==== Data for analysis ====
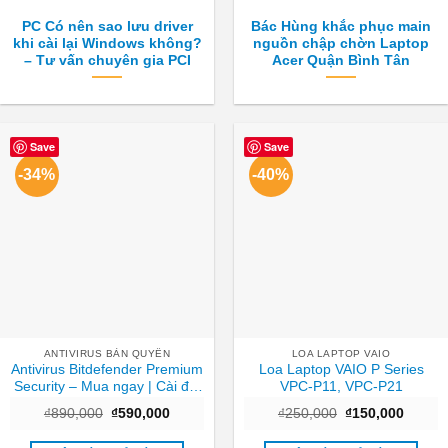
PC Có nên sao lưu driver
Bác Hùng khắc phục main
khi cài lại Windows không?
nguồn chập chờn Laptop
– Tư vấn chuyên gia PCI
Acer Quận Bình Tân
Save
Save
-34%
-40%
ANTIVIRUS BẢN QUYỀN
LOA LAPTOP VAIO
Antivirus Bitdefender Premium
Loa Laptop VAIO P Series
Security – Mua ngay | Cài đặt
VPC-P11, VPC-P21
tận nơi TPHCM
Giá
Giá
Giá
Giá
₫
890,000
₫
590,000
₫
250,000
₫
150,000
gốc
hiện
gốc
hiện
là:
tại
là:
tại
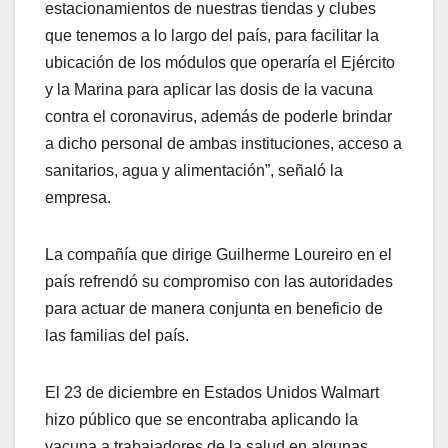
estacionamientos de nuestras tiendas y clubes
que tenemos a lo largo del país, para facilitar la
ubicación de los módulos que operaría el Ejército
y la Marina para aplicar las dosis de la vacuna
contra el coronavirus, además de poderle brindar
a dicho personal de ambas instituciones, acceso a
sanitarios, agua y alimentación”, señaló la
empresa.
La compañía que dirige Guilherme Loureiro en el
país refrendó su compromiso con las autoridades
para actuar de manera conjunta en beneficio de
las familias del país.
El 23 de diciembre en Estados Unidos Walmart
hizo público que se encontraba aplicando la
vacuna a trabajadores de la salud en algunas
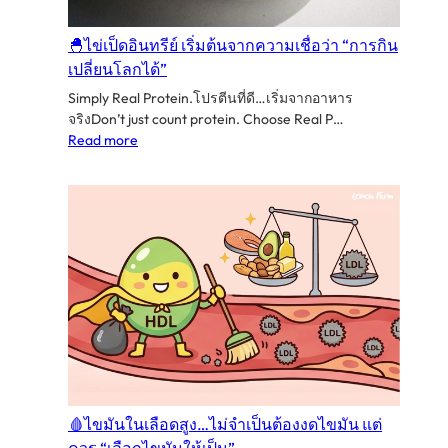
กับ
เมนู
🐣ไข่เป็ดอินทรีย์ เริ่มต้นจากความเชื่อว่า “การกิน
เปลี่ยนโลกได้”
Simply Real Protein.โปรตีนที่ดี…เริ่มจากอาหาร
จริงDon’t just count protein. Choose Real P…
:
Read more
🐣
ไข่
เป็ด
อินทรีย์
เริ่ม
ต้น
จาก
ความ
เชื่อ
ว่า
“การ
กิน
เปลี่ยน
🩸ไขมันในเลือดสูง…ไม่จำเป็นต้องงดไขมัน แต่
โลก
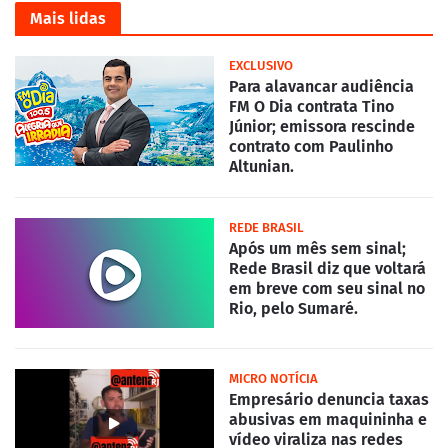
Mais lidas
EXCLUSIVO
Para alavancar audiência
FM O Dia contrata Tino
Júnior; emissora rescinde
contrato com Paulinho
Altunian.
REDE BRASIL
Após um mês sem sinal;
Rede Brasil diz que voltará
em breve com seu sinal no
Rio, pelo Sumaré.
MICRO NOTÍCIA
Empresário denuncia taxas
abusivas em maquininha e
vídeo viraliza nas redes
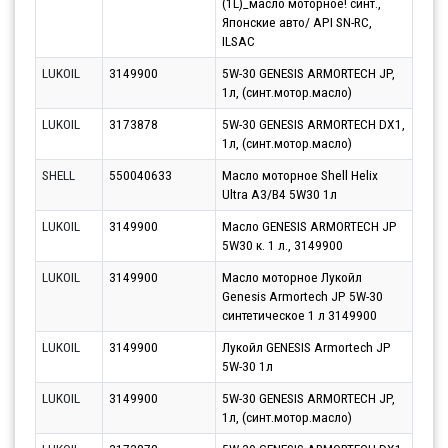
(1L)_масло моторное! синт.,
Японские авто/ API SN-RC,
ILSAC
LUKOIL
3149900
5W-30 GENESIS ARMORTECH JP,
Парт
1л, (синт.мотор.масло)
10.0
LUKOIL
3173878
5W-30 GENESIS ARMORTECH DX1,
Парт
1л, (синт.мотор.масло)
10.0
SHELL
550040633
Масло моторное Shell Helix
Парт
Ultra A3/B4 5W30 1л
12.0
LUKOIL
3149900
Масло GENESIS ARMORTECH JP
Парт
5W30 к. 1 л., 3149900
14.0
LUKOIL
3149900
Масло моторное Лукойл
Парт
Genesis Armortech JP 5W-30
14.0
синтетическое 1 л 3149900
LUKOIL
3149900
Лукойл GENESIS Armortech JP
Парт
5W-30 1л
11.0
LUKOIL
3149900
5W-30 GENESIS ARMORTECH JP,
Парт
1л, (синт.мотор.масло)
11.0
====
• **Work item**:
Output nothing but the records, word for word, and none of their pictures.

• **Problem solution**:
PC Có nên sao lưu driver
Bác Hùng khắc phục main
khi cài lại Windows không?
nguồn chập chờn Laptop
– Tư vấn chuyên gia PCI
Acer Quận Bình Tân
Save
Save
-34%
-40%
ANTIVIRUS BẢN QUYỀN
LOA LAPTOP VAIO
Antivirus Bitdefender Premium
Loa Laptop VAIO P Series
Security – Mua ngay | Cài đặt
VPC-P11, VPC-P21
tận nơi TPHCM
Giá
Giá
Giá
Giá
₫
890,000
₫
590,000
₫
250,000
₫
150,000
gốc
hiện
gốc
hiện
là:
tại
là:
tại
estacionamientos de nuestras tiendas y clubes
que tenemos a lo largo del país, para facilitar la
ubicación de los módulos que operaría el Ejército
y la Marina para aplicar las dosis de la vacuna
contra el coronavirus, además de poderle brindar
a dicho personal de ambas instituciones, acceso a
sanitarios, agua y alimentación”, señaló la
empresa.
La compañía que dirige Guilherme Loureiro en el
país refrendó su compromiso con las autoridades
para actuar de manera conjunta en beneficio de
las familias del país.
El 23 de diciembre en Estados Unidos Walmart
hizo público que se encontraba aplicando la
vacuna a trabajadores de la salud en algunas
กับ
เมนู
🐣ไข่เป็ดอินทรีย์ เริ่มต้นจากความเชื่อว่า “การกิน
เปลี่ยนโลกได้”
Simply Real Protein.โปรตีนที่ดี…เริ่มจากอาหาร
จริงDon’t just count protein. Choose Real P…
:
Read more
🐣
ไข่
เป็ด
อินทรีย์
เริ่ม
ต้น
จาก
ความ
เชื่อ
ว่า
“การ
กิน
เปลี่ยน
🩸ไขมันในเลือดสูง…ไม่จำเป็นต้องงดไขมัน แต่
โลก
Mais lidas
EXCLUSIVO
Para alavancar audiência
FM O Dia contrata Tino
Júnior; emissora rescinde
contrato com Paulinho
Altunian.
REDE BRASIL
Após um mês sem sinal;
Rede Brasil diz que voltará
em breve com seu sinal no
Rio, pelo Sumaré.
MICRO NOTÍCIA
Empresário denuncia taxas
abusivas em maquininha e
vídeo viraliza nas redes
(1L)_масло моторное! синт.,
Японские авто/ API SN-RC,
ILSAC
LUKOIL
3149900
5W-30 GENESIS ARMORTECH JP,
Парт
1л, (синт.мотор.масло)
10.0
LUKOIL
3173878
5W-30 GENESIS ARMORTECH DX1,
Парт
1л, (синт.мотор.масло)
10.0
SHELL
550040633
Масло моторное Shell Helix
Парт
Ultra A3/B4 5W30 1л
12.0
LUKOIL
3149900
Масло GENESIS ARMORTECH JP
Парт
5W30 к. 1 л., 3149900
14.0
LUKOIL
3149900
Масло моторное Лукойл
Парт
Genesis Armortech JP 5W-30
14.0
синтетическое 1 л 3149900
LUKOIL
3149900
Лукойл GENESIS Armortech JP
Парт
5W-30 1л
11.0
LUKOIL
3149900
5W-30 GENESIS ARMORTECH JP,
Парт
1л, (синт.мотор.масло)
11.0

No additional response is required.